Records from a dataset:
= Beginning of Section =

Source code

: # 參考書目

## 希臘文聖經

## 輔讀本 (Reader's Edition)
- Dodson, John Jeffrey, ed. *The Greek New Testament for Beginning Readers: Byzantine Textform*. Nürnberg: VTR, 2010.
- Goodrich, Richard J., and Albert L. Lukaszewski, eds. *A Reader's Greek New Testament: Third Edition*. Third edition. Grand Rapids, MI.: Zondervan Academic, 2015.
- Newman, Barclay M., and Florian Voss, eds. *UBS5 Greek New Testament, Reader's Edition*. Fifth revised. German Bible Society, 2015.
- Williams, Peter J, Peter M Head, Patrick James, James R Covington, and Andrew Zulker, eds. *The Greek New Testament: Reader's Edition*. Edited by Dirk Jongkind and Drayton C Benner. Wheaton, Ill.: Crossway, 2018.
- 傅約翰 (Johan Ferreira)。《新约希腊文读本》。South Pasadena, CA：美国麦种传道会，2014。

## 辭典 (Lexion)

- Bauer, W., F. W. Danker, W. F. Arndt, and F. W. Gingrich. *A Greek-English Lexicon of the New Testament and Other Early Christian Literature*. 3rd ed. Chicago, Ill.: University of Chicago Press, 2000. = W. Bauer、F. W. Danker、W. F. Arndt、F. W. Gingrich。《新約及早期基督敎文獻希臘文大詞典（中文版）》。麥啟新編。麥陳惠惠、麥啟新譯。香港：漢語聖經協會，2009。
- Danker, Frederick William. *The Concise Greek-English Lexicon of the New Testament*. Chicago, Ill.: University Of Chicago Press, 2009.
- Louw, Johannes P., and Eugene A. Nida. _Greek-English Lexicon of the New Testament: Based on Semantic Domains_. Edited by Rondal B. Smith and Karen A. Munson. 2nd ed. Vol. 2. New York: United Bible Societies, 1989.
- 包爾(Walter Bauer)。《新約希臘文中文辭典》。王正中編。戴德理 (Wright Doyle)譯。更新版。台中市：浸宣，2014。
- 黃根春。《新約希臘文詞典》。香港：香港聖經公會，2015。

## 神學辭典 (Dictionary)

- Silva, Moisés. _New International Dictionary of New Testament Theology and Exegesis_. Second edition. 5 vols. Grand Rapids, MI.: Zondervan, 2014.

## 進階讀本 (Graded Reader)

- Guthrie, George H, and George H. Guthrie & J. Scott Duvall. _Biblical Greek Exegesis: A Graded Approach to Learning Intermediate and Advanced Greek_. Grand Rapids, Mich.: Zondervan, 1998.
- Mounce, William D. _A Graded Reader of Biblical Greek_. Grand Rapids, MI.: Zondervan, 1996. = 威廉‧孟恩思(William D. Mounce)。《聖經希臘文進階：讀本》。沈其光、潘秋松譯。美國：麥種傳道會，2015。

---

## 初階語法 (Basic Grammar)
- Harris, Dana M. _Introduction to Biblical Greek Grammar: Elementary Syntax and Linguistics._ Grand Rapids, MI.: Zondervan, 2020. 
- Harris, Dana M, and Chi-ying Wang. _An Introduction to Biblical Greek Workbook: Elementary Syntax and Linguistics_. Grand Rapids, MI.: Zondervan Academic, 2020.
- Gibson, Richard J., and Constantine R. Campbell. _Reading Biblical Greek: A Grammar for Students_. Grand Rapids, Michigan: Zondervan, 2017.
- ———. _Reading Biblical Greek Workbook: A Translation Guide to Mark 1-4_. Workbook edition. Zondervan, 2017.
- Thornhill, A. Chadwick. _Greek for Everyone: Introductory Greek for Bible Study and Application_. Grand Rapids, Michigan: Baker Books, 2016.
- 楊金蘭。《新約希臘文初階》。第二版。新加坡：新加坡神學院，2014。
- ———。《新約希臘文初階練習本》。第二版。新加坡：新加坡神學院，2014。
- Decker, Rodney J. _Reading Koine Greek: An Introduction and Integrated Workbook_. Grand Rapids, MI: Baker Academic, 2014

= End of Section =

Reproduce every one of the lines above verbatim, leaving each character unchanged.

Source code

: # 參考書目

## 希臘文聖經

## 輔讀本 (Reader's Edition)
- Dodson, John Jeffrey, ed. *The Greek New Testament for Beginning Readers: Byzantine Textform*. Nürnberg: VTR, 2010.
- Goodrich, Richard J., and Albert L. Lukaszewski, eds. *A Reader's Greek New Testament: Third Edition*. Third edition. Grand Rapids, MI.: Zondervan Academic, 2015.
- Newman, Barclay M., and Florian Voss, eds. *UBS5 Greek New Testament, Reader's Edition*. Fifth revised. German Bible Society, 2015.
- Williams, Peter J, Peter M Head, Patrick James, James R Covington, and Andrew Zulker, eds. *The Greek New Testament: Reader's Edition*. Edited by Dirk Jongkind and Drayton C Benner. Wheaton, Ill.: Crossway, 2018.
- 傅約翰 (Johan Ferreira)。《新约希腊文读本》。South Pasadena, CA：美国麦种传道会，2014。

## 辭典 (Lexion)

- Bauer, W., F. W. Danker, W. F. Arndt, and F. W. Gingrich. *A Greek-English Lexicon of the New Testament and Other Early Christian Literature*. 3rd ed. Chicago, Ill.: University of Chicago Press, 2000. = W. Bauer、F. W. Danker、W. F. Arndt、F. W. Gingrich。《新約及早期基督敎文獻希臘文大詞典（中文版）》。麥啟新編。麥陳惠惠、麥啟新譯。香港：漢語聖經協會，2009。
- Danker, Frederick William. *The Concise Greek-English Lexicon of the New Testament*. Chicago, Ill.: University Of Chicago Press, 2009.
- Louw, Johannes P., and Eugene A. Nida. _Greek-English Lexicon of the New Testament: Based on Semantic Domains_. Edited by Rondal B. Smith and Karen A. Munson. 2nd ed. Vol. 2. New York: United Bible Societies, 1989.
- 包爾(Walter Bauer)。《新約希臘文中文辭典》。王正中編。戴德理 (Wright Doyle)譯。更新版。台中市：浸宣，2014。
- 黃根春。《新約希臘文詞典》。香港：香港聖經公會，2015。

## 神學辭典 (Dictionary)

- Silva, Moisés. _New International Dictionary of New Testament Theology and Exegesis_. Second edition. 5 vols. Grand Rapids, MI.: Zondervan, 2014.

## 進階讀本 (Graded Reader)

- Guthrie, George H, and George H. Guthrie & J. Scott Duvall. _Biblical Greek Exegesis: A Graded Approach to Learning Intermediate and Advanced Greek_. Grand Rapids, Mich.: Zondervan, 1998.
- Mounce, William D. _A Graded Reader of Biblical Greek_. Grand Rapids, MI.: Zondervan, 1996. = 威廉‧孟恩思(William D. Mounce)。《聖經希臘文進階：讀本》。沈其光、潘秋松譯。美國：麥種傳道會，2015。

---

## 初階語法 (Basic Grammar)
- Harris, Dana M. _Introduction to Biblical Greek Grammar: Elementary Syntax and Linguistics._ Grand Rapids, MI.: Zondervan, 2020. 
- Harris, Dana M, and Chi-ying Wang. _An Introduction to Biblical Greek Workbook: Elementary Syntax and Linguistics_. Grand Rapids, MI.: Zondervan Academic, 2020.
- Gibson, Richard J., and Constantine R. Campbell. _Reading Biblical Greek: A Grammar for Students_. Grand Rapids, Michigan: Zondervan, 2017.
- ———. _Reading Biblical Greek Workbook: A Translation Guide to Mark 1-4_. Workbook edition. Zondervan, 2017.
- Thornhill, A. Chadwick. _Greek for Everyone: Introductory Greek for Bible Study and Application_. Grand Rapids, Michigan: Baker Books, 2016.
- 楊金蘭。《新約希臘文初階》。第二版。新加坡：新加坡神學院，2014。
- ———。《新約希臘文初階練習本》。第二版。新加坡：新加坡神學院，2014。
- Decker, Rodney J. _Reading Koine Greek: An Introduction and Integrated Workbook_. Grand Rapids, MI: Baker Academic, 2014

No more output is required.